Friday, August 14, 2009

The Mind Boggling Micro World of Food Styling

Yesterday I styled nut clusters for a packaging shot. It was one of those shoots where I was required to work on something very small and very detailed for a very long time. Detail work is great for me since I am able to get into the "zone" pretty easily and can concentrate for hours on end in one small area. The clusters were 1 inch cubes. They were made up of almonds and cranberries and sugar syrup as a binder. Then, they were dipped in white chocolate. My job was to cut one open and make each half  look "perfect". And not just perfect as in looking at it sitting on set. Perfect with each nut enlarged bigger than the size of the computer monitor! 

Making something look perfect, in my opinion, is sometimes better left to machines, illustrators or God.....but I am always up for a challenge so I tried anyway.  After attempting to cut these open and find one that cut beautifully clean and showed the required 3-5 nuts and 1-2 cranberries I decided fate was not going to be the answer. It's something you really don't know unless you try it and see the outcome. Everything was crumbling, chocolate was dragging, cranberry color was running into the chocolate, nuts were not nicely dispersed, etc.......Plan B.  I decided to build the perfect nut cluster with hot glue, clay and carefully chosen and individually cut nuts and cranberries. Yikes! Many hours later with dozens of trips back and forth to put it on set and under the "microscope" I was finished. The art director gave the thumbs up. They looked "close enough" like mirror images of each other to move on to dipping in chocolate. OK, so who knew that (red)clay would melt by the heat of the warmed white chocolate? Plan C. Drizzled the chocolate on the sides and back of the cluster so the entire cluster was not subject to the heat. And, it worked. Let that set in the frig for 5 minutes and it was ready for the next step.  I needed to shave off chocolate from the "cut" side of each cluster to make it look cut and not dipped. After another  hour or so of looking at the cluster on the computer monitor and adjusting cranberry goo or crumbs of white chocolate or microscopic pieces of fuzz that had found their way to my lovely cluster it was finally approved by the art director. 

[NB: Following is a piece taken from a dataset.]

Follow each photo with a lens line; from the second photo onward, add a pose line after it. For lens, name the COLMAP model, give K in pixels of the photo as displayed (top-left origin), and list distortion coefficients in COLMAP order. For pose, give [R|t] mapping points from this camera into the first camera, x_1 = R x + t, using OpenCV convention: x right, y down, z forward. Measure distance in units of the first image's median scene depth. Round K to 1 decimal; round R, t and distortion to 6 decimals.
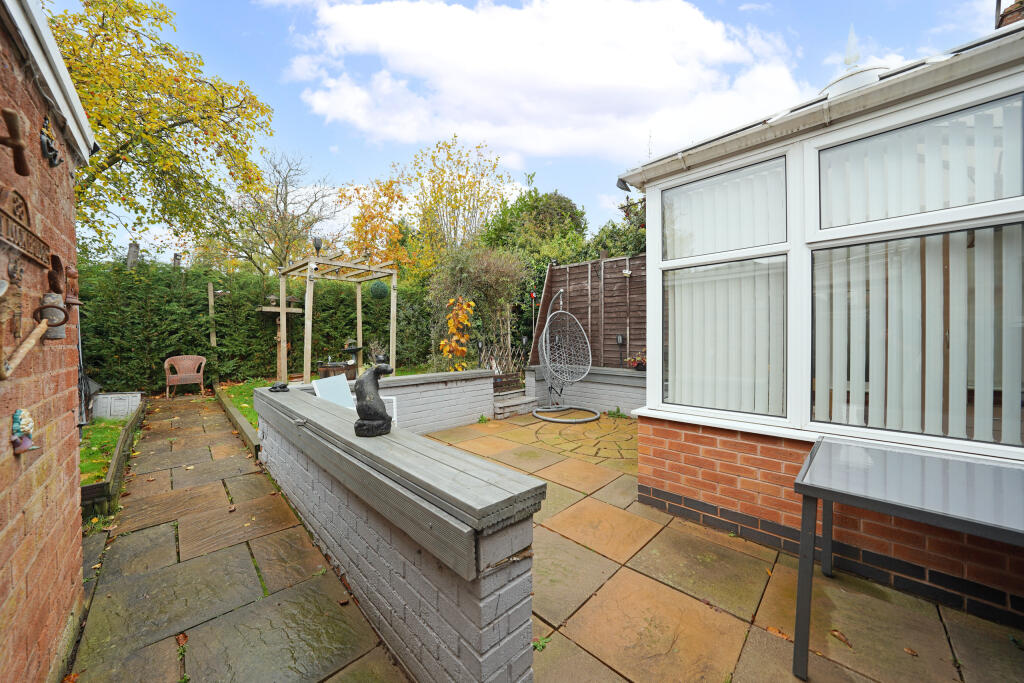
lens RADIAL K [[357.9, 0, 509.5], [0, 357.9, 339.0], [0, 0, 1]] dist [-0.027216, 0.006498]
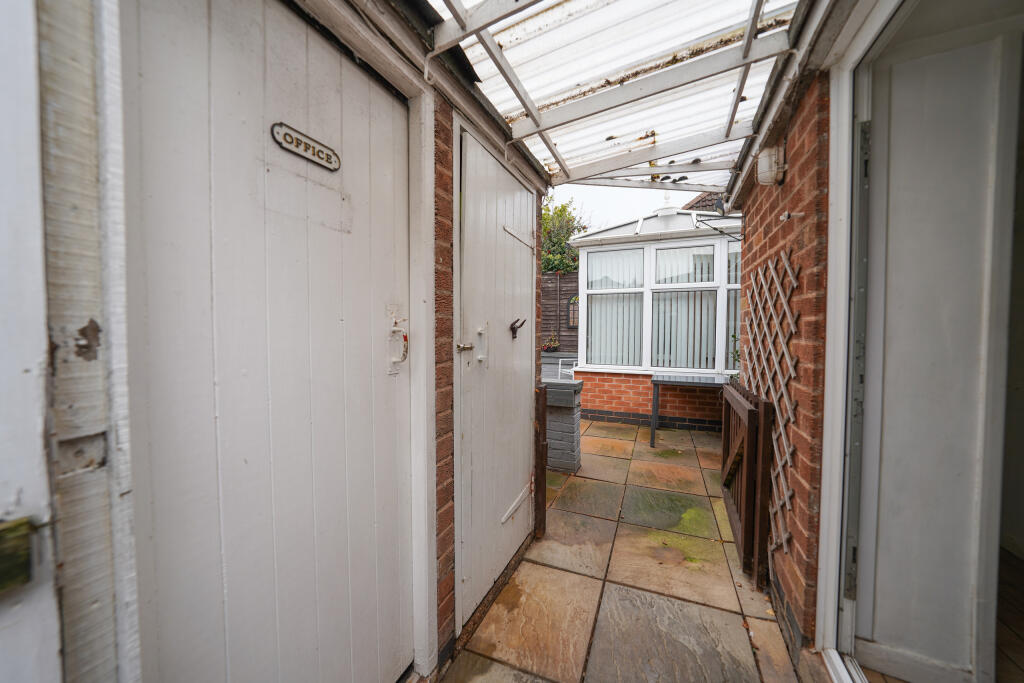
lens RADIAL K [[357.9, 0, 509.5], [0, 357.9, 339.0], [0, 0, 1]] dist [-0.027216, 0.006498]
pose [[0.923902, 0.000702, 0.382628, -0.807125], [-0.007777, 0.999826, 0.016944, 0.019416], [-0.382550, -0.018630, 0.923747, -0.721742]]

Truthfully, it was a LONG 11 hour day. I spent about 6 hours straight on just one nut cluster. And I wondered to myself how many food stylists out there are not good at detail work and model building. Probably quite a few that have come into this job with food skills but not art skills.  This job portrays exactly what I mean when I tell people that I only care about how the food looks. And, I am not a chef........I am a food artist.

Monday, August 3, 2009

For Your Eyes Only.













When it comes to a photograph of food, all you have to work with is a 2 dimensional piece of paper with an image of food on it. You can't smell it. You can't taste it. You can't hear anything pertaining to what is going on around the food (think violins or noisy pizzeria or Grandma singing from the kitchen), You can't touch it. You can only see it from this one point of view. That means, all you have to convey a sense of place (including sounds) is this photo. All you have to tell the story of taste and smell and feel is this piece of paper or computer screen. That's it. But remember, a picture can tell a thousand words......so we are told.

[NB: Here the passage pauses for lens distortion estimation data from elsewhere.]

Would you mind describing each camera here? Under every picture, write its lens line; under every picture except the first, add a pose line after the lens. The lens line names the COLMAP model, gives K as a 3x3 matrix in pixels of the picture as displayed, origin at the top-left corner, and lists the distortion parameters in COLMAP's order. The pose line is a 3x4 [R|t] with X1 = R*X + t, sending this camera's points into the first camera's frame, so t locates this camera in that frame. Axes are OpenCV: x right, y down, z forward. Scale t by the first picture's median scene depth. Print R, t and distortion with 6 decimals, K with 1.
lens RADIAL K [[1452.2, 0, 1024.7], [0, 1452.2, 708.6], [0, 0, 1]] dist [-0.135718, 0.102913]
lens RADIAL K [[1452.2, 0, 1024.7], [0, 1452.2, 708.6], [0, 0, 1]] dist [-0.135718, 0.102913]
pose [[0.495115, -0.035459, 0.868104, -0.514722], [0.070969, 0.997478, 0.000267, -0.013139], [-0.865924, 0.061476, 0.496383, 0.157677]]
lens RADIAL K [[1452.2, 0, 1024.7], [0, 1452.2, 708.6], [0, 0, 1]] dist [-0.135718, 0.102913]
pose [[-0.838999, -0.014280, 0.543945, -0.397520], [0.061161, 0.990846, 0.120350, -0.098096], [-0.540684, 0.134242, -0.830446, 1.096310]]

Food styling to me is so expressive in really unspoken ways. Ways we may not think of when we grab that Italian food magazine off of the rack at Borders. But that photo of prosciutto on that table in that setting makes your mouth water. It reminds you of the smells at the Italian deli on the east side of town. And it takes you to that beautiful city of Parma where it is made. You feel a sense of the process it took to make it. You think of the sweet old guy who sells it from his store and gives free samples to the children in the neighborhood. Oh...and that taste...just like I remember last time I had prosciutto...that restaurant down on Buffalo street in the third ward. What a night that was. All from a photo.

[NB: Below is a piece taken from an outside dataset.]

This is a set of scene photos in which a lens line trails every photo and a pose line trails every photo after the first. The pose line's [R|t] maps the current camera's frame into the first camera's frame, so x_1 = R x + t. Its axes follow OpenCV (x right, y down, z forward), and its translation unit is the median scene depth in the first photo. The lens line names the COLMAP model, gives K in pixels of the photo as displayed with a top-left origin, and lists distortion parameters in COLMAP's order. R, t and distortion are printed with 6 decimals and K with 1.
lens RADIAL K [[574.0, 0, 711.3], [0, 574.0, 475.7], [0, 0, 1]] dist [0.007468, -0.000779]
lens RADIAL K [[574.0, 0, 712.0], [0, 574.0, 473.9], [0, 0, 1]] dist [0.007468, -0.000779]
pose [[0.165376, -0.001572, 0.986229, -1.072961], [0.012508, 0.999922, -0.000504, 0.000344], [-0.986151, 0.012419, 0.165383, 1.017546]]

People who sell magazines know that they are appealing to many senses when they make photos for their covers. They are hoping so anyway. Enough to get you to want to pick up that magazine or cookbook and look at it. Hopefully enough to buy the publication and read it recipe by recipe. Photos are powerful tools. We all know that. Everyday life tells us so. Think of the provocative images we see everyday via the Internet, newspaper or television. People are very effected by visual images. Advertisers know it, newspapers know it, food stylists know it, painters know it (to name just a few!).

A common link we humans share is the ability to look at something and interpret it with memories created by of all of our senses. Recalling a time, a place, a smell, a sound, a feeling, a taste. And we all interpret visual images differently depending on our experiences (or lack of) in life. That, my friend, is a beautiful thing indeed.  So when you look at photograph think about all the moments and memories it brings up for you. That is your life, your experiences, your uniqueness.